## DIRECTIONS
Quote the data lines exactly, beginning with the line containing "line at (805, 68): solid -> dashed" and ending with the line containing "part at (475, 1930): none -> present", both included.
____ DATASET EXCERPTS
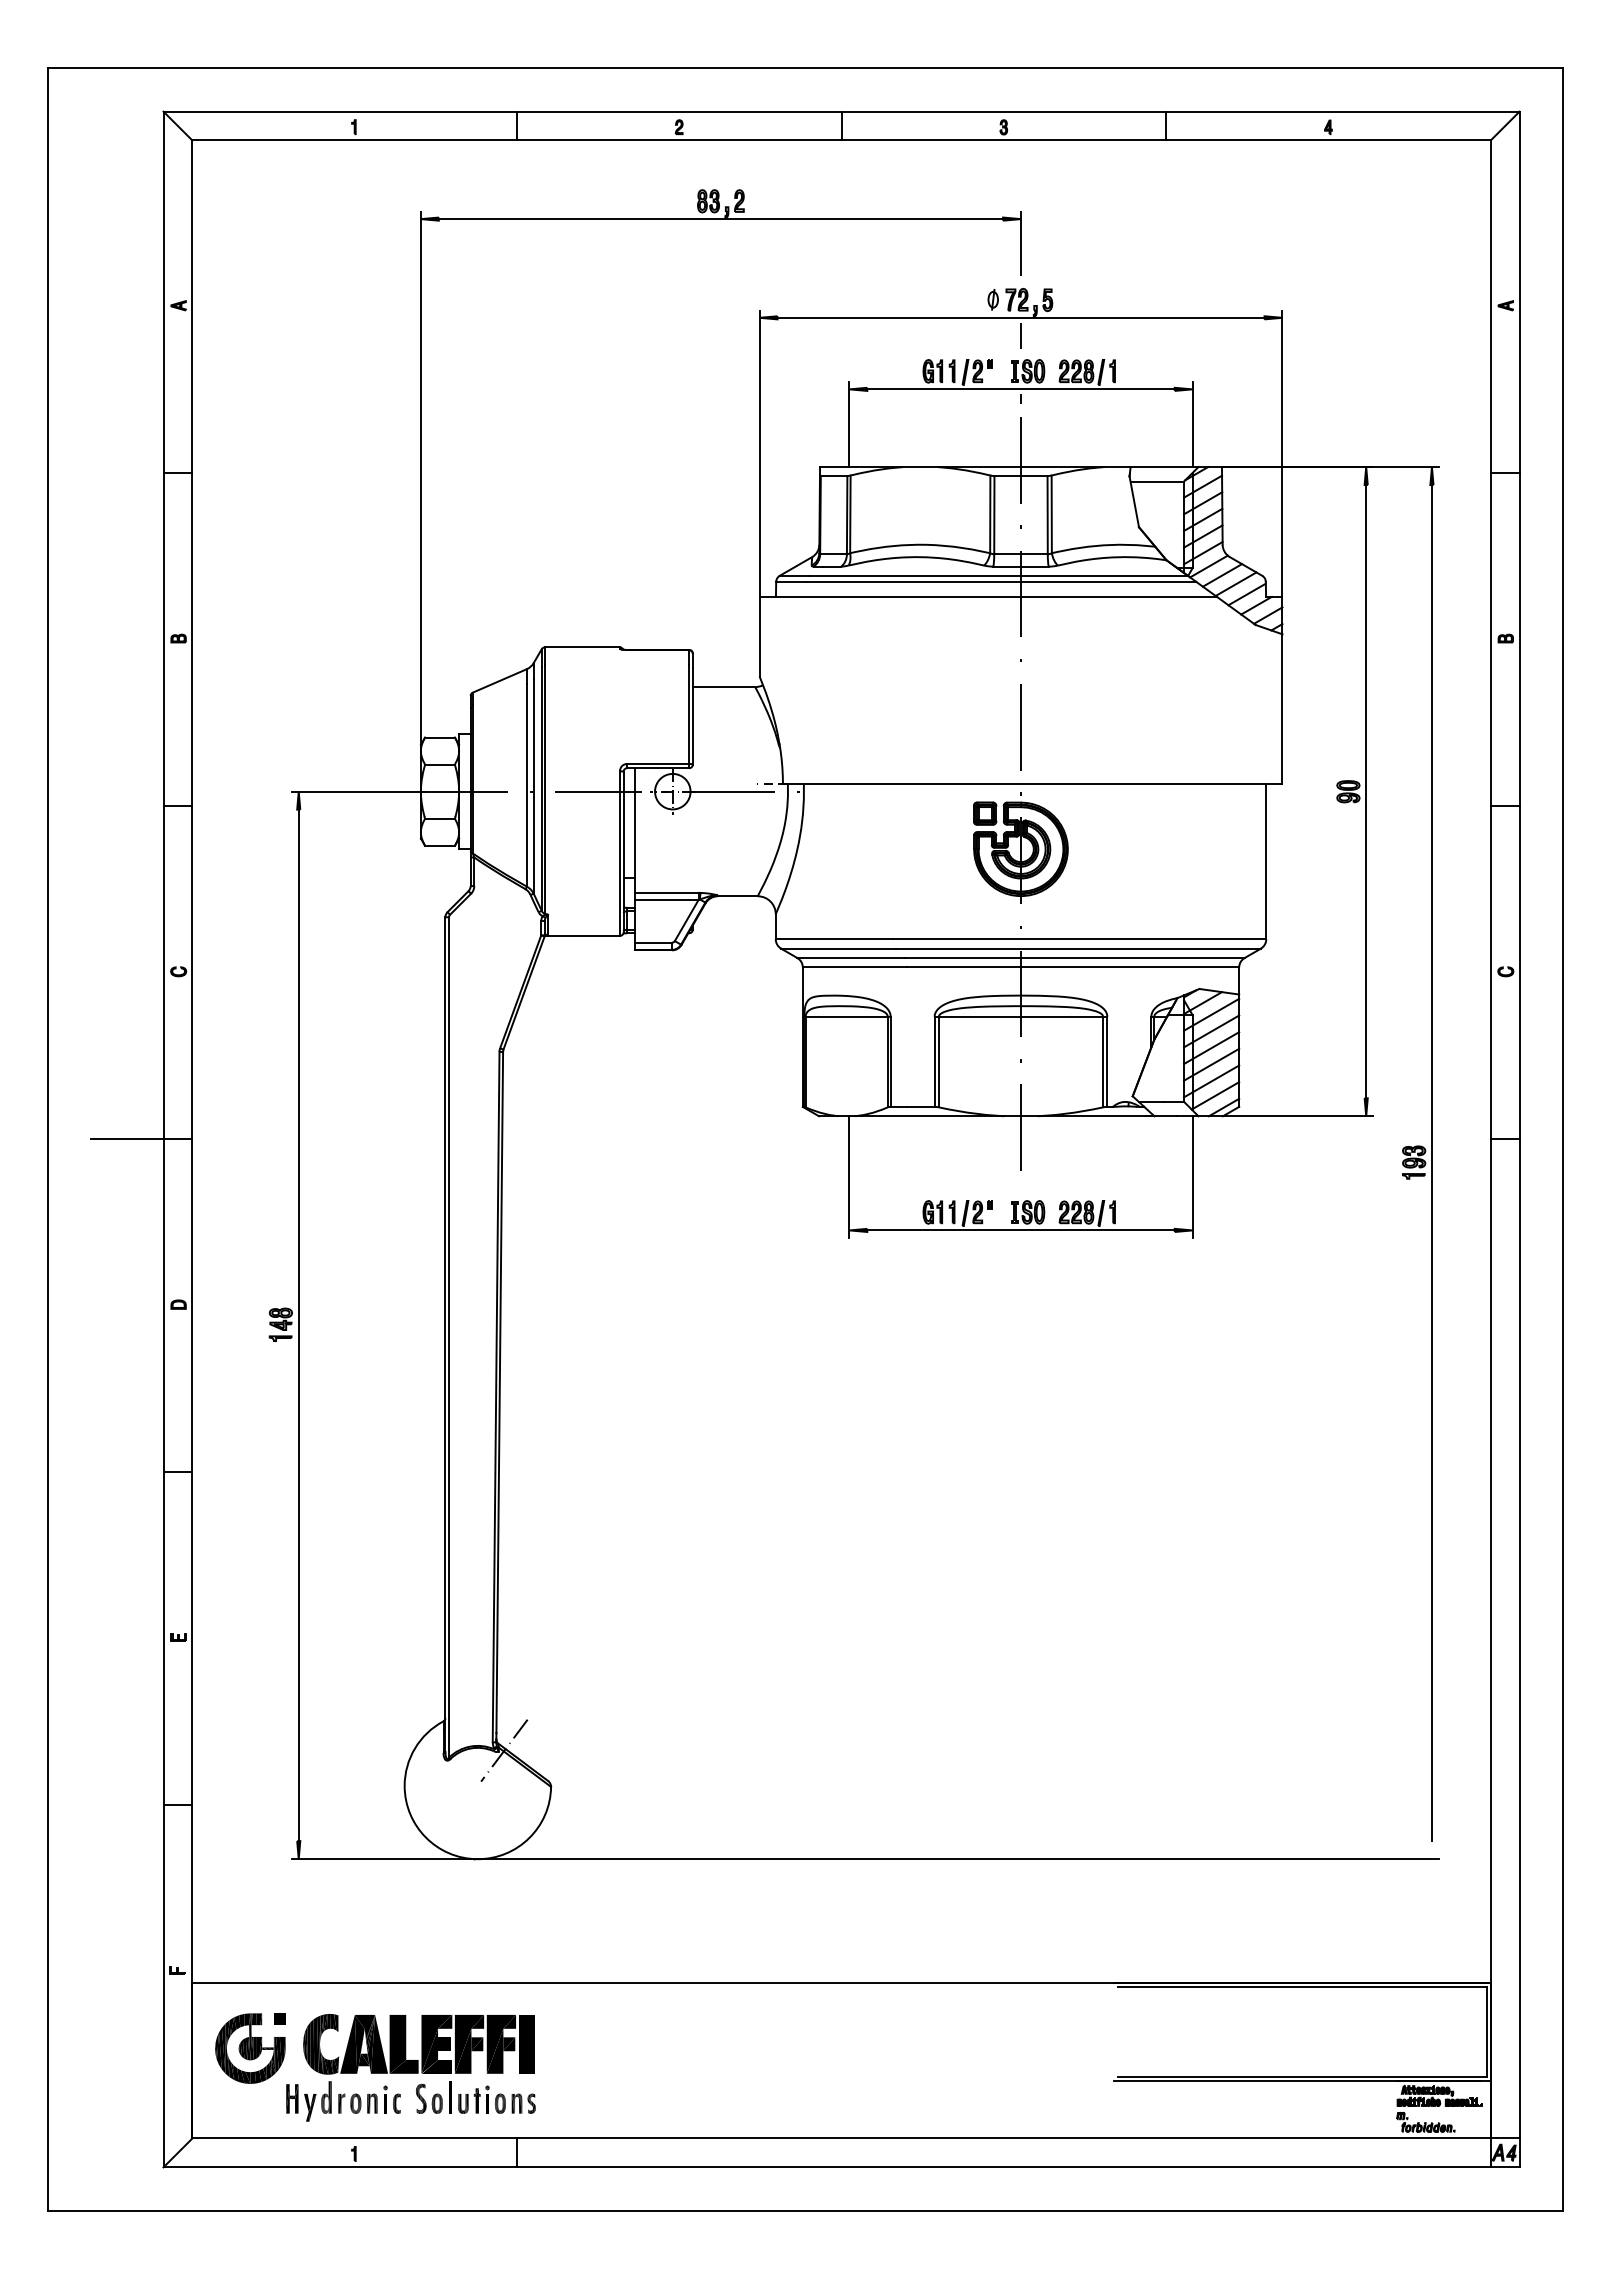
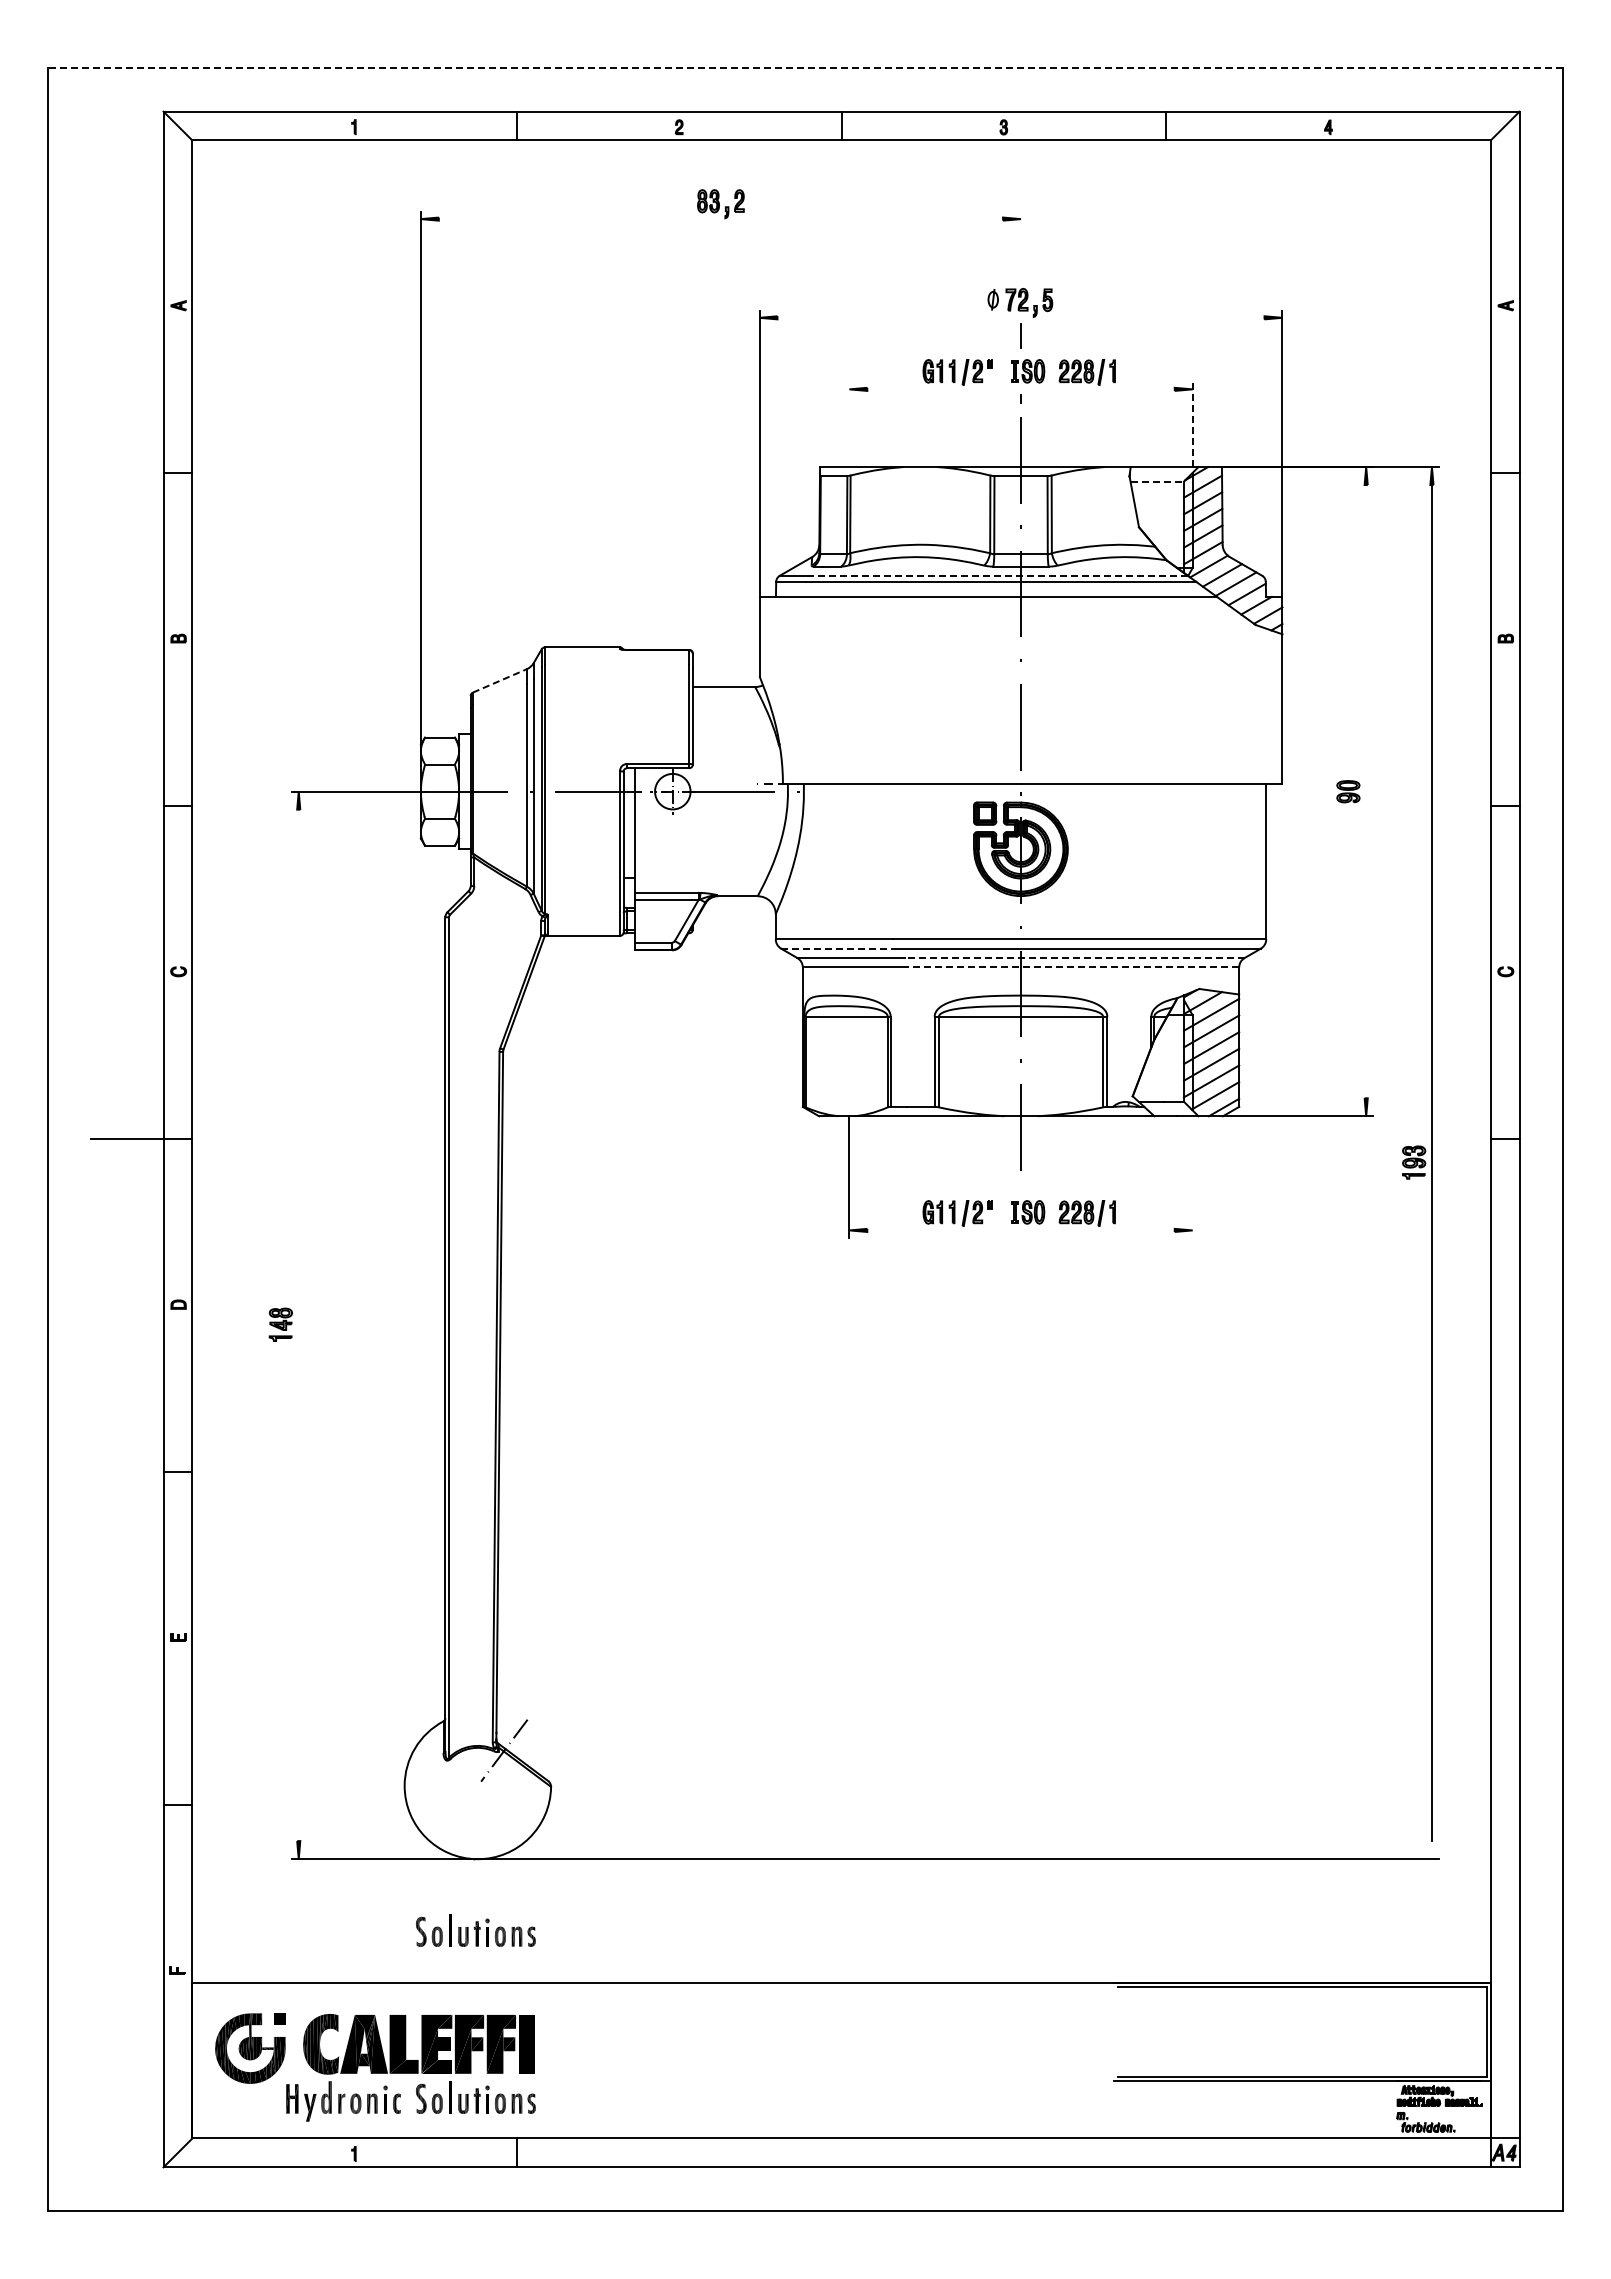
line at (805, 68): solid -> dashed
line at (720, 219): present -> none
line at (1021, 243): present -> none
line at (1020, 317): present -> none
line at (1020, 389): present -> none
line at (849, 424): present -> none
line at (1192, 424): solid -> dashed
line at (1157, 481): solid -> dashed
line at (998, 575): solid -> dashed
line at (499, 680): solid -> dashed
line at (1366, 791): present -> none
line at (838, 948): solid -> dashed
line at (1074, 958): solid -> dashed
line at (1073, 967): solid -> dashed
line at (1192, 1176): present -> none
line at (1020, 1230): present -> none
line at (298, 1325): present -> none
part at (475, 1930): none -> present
________
____ DATASET EXCERPTS
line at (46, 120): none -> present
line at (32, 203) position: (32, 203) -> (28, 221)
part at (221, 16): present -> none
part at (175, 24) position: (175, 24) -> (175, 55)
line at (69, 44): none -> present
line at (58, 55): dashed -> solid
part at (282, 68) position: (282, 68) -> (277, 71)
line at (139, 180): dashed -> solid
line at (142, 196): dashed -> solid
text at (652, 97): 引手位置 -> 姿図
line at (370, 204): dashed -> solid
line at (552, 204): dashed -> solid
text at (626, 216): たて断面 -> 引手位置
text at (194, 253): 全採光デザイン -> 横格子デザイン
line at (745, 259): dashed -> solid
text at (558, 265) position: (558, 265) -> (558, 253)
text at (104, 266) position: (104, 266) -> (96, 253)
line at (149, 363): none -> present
________
____ DATASET EXCERPTS
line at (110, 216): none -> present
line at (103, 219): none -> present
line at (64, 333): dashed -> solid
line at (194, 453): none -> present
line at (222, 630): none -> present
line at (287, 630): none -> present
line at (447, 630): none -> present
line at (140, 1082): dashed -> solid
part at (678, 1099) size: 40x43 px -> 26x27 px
________
## WRITTEN SOLUTION
line at (805, 68): solid -> dashed
line at (720, 219): present -> none
line at (1021, 243): present -> none
line at (1020, 317): present -> none
line at (1020, 389): present -> none
line at (849, 424): present -> none
line at (1192, 424): solid -> dashed
line at (1157, 481): solid -> dashed
line at (998, 575): solid -> dashed
line at (499, 680): solid -> dashed
line at (1366, 791): present -> none
line at (838, 948): solid -> dashed
line at (1074, 958): solid -> dashed
line at (1073, 967): solid -> dashed
line at (1192, 1176): present -> none
line at (1020, 1230): present -> none
line at (298, 1325): present -> none
part at (475, 1930): none -> present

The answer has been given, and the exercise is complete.